2. Devenir un industriel
Notre promesse est de concevoir des vélos à assistance électrique qui répondent aux exigences de la livraison du dernier kilomètre. Cela suppose que VelyVelo devienne un concepteur et un constructeur. Cela demande énormément de moyen, car il faut produire.
Avec le peu de moyens que nous avons eu au départ, il fallait donc penser à un business model rentable, viable et pérenne.
Cela est rare dans le monde de la start-up mais VelyVelo a su faire la différence en ayant toujours été rentable depuis sa création (merci les démons de l’expertise comptable).
3. Faire de la place à une femme dans un secteur d’hommes
La mobilité est un secteur masculin, combiné à celui de la livraison, les femmes se font très rares.
Il ne m’a pas été facile de m’imposer en tant que femme dirigeante dans un milieu très masculin.
Un travail de longue haleine m’a été nécessaire pour assoir ma place dans ce milieu et j’en suis très fière.
Être une figure féminine incontournable dans cet écosystème est pour moi une immense fierté.
En tant que femme et entrepreneure, de quoi êtes-vous la plus fière ?
Je suis fière de la femme entrepreneure que je suis, cela est certain mais ce dont je suis le plus fière est de voir dans les yeux de mes filles beaucoup d’admiration.
Elles sont très curieuses de savoir et comprendre ce que je fais dans mon quotidien.
Et dans l’autre sens, je suis fière d’être une fierté pour mes parents qui m’ont toujours donné leur confiance et qui n’ont cessé de me soutenir dans tous les choix que j’ai eu à faire.

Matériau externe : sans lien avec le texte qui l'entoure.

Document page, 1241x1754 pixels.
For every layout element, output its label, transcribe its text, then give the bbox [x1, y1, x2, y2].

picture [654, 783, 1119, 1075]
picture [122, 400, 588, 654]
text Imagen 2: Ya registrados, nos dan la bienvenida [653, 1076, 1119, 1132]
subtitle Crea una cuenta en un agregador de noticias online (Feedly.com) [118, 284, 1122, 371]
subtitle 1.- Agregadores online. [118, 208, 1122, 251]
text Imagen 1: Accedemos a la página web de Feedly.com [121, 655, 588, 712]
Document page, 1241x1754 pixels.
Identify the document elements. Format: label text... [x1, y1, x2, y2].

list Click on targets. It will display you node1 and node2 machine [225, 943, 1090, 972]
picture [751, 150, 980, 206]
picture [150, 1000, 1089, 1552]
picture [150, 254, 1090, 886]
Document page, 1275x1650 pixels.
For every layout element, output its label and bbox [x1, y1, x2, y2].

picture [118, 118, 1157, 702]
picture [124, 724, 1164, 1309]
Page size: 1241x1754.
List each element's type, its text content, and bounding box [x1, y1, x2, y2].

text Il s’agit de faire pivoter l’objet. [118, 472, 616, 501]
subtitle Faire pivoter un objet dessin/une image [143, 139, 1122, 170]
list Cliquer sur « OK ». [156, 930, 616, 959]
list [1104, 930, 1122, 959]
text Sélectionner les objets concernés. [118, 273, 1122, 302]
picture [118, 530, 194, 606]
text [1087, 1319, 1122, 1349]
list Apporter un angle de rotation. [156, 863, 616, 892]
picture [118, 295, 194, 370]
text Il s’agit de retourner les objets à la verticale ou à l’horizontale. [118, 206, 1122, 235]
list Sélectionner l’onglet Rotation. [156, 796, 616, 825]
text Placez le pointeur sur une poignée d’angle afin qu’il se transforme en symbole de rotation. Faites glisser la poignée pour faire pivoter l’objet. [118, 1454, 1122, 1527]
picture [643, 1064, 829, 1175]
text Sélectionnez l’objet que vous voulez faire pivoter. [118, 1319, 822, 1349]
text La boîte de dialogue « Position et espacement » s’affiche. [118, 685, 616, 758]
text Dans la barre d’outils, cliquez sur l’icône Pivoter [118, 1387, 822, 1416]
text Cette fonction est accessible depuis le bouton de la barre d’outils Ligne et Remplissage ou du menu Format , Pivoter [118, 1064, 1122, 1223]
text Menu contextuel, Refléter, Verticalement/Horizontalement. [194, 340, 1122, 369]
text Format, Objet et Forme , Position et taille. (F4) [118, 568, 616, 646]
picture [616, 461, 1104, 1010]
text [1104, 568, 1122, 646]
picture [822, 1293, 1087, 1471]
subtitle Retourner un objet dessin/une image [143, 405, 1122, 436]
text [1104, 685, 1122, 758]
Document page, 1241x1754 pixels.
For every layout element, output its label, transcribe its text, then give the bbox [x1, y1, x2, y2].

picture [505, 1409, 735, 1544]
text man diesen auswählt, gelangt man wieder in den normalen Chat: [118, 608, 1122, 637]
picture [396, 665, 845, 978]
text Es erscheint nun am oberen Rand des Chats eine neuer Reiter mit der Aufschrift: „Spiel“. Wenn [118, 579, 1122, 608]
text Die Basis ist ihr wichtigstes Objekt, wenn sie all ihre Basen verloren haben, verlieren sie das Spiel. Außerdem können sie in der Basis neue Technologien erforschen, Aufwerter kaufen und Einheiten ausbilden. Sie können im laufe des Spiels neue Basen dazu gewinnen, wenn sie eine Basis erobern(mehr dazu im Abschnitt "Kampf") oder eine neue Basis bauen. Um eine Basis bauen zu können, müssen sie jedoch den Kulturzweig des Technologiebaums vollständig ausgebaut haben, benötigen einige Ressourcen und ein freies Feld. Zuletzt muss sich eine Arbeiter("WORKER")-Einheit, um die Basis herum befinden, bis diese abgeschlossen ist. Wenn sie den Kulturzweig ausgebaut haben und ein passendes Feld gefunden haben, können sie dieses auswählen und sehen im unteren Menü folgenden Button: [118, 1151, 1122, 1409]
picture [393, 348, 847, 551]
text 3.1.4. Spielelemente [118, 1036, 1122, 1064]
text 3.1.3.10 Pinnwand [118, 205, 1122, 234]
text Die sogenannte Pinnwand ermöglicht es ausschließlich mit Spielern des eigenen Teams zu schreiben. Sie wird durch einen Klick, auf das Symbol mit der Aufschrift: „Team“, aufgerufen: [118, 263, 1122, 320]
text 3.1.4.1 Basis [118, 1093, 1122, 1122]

Je pense aussi à mon époux, qui est mon associé dans VelyVelo, qui m’a fait confiance rapidement et qui m’a donné les rênes de l’entreprise pour la mener le plus loin possible. Nous sommes une équipe à la maison comme au travail. En un mot, ma fierté est de rendre fiers mes proches.
Dans quelle mesure le Maroc s’inscrit-il dans votre démarche professionnelle ou personnelle ?
Professionnellement, le Maroc est le prochain pays dans lequel nous souhaitons déployer notre activité.
Au-delà des raisons du cœur, on y voit un marché de la livraison mature, qui a sans doute besoin d’être structuré et repensé pour être efficace et moins coûteux.
Nos vélos seront parfaits pour cette activité et le «time to market» nous semble parfait.
Notre pays est sensible aux sujets d’écologie, il est ainsi temps de voir des livreurs sur des vélos électriques et non sur des scooters qui sont une catastrophe pour nos villes tant en nuisance sonore qu’en émission de particules polluantes.
Personnellement, j’ai de très fortes attaches ici. J’essaie tant bien que mal avec la crise sanitaire de maintenir un lien fort. C’est dans cette démarche, que je participe entre autres au Raid Féminin La Sahraouiya à Dakhla dont les valeurs correspondent aux miennes.